- **RECORDS SUPPLIED**
- - - -
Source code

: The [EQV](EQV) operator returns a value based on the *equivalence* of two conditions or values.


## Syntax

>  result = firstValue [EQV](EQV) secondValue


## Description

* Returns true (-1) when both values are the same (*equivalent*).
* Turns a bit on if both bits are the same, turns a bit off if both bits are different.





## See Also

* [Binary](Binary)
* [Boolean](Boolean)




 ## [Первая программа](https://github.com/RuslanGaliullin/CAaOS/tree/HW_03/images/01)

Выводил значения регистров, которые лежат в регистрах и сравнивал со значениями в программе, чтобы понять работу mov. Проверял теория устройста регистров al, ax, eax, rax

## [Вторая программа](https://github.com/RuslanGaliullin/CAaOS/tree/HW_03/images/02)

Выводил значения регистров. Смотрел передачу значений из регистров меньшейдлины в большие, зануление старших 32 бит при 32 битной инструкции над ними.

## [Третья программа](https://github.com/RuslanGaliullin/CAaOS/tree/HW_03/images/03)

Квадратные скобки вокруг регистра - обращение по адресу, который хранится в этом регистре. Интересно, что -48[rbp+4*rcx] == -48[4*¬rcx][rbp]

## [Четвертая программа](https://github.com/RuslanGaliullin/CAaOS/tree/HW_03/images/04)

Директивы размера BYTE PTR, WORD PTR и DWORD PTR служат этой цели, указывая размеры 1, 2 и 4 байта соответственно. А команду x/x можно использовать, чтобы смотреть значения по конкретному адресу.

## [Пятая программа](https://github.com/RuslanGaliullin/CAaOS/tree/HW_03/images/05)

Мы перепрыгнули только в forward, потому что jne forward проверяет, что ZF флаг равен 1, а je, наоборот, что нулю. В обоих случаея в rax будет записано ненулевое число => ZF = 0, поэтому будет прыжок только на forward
- - - -
- **TRY IT**
For the string "регистров", search the preceding data and copy every line that includes it.

- **EXERCISE ANSWER**
Выводил значения регистров, которые лежат в регистрах и сравнивал со значениями в программе, чтобы понять работу mov. Проверял теория устройста регистров al, ax, eax, rax
Выводил значения регистров. Смотрел передачу значений из регистров меньшейдлины в большие, зануление старших 32 бит при 32 битной инструкции над ними.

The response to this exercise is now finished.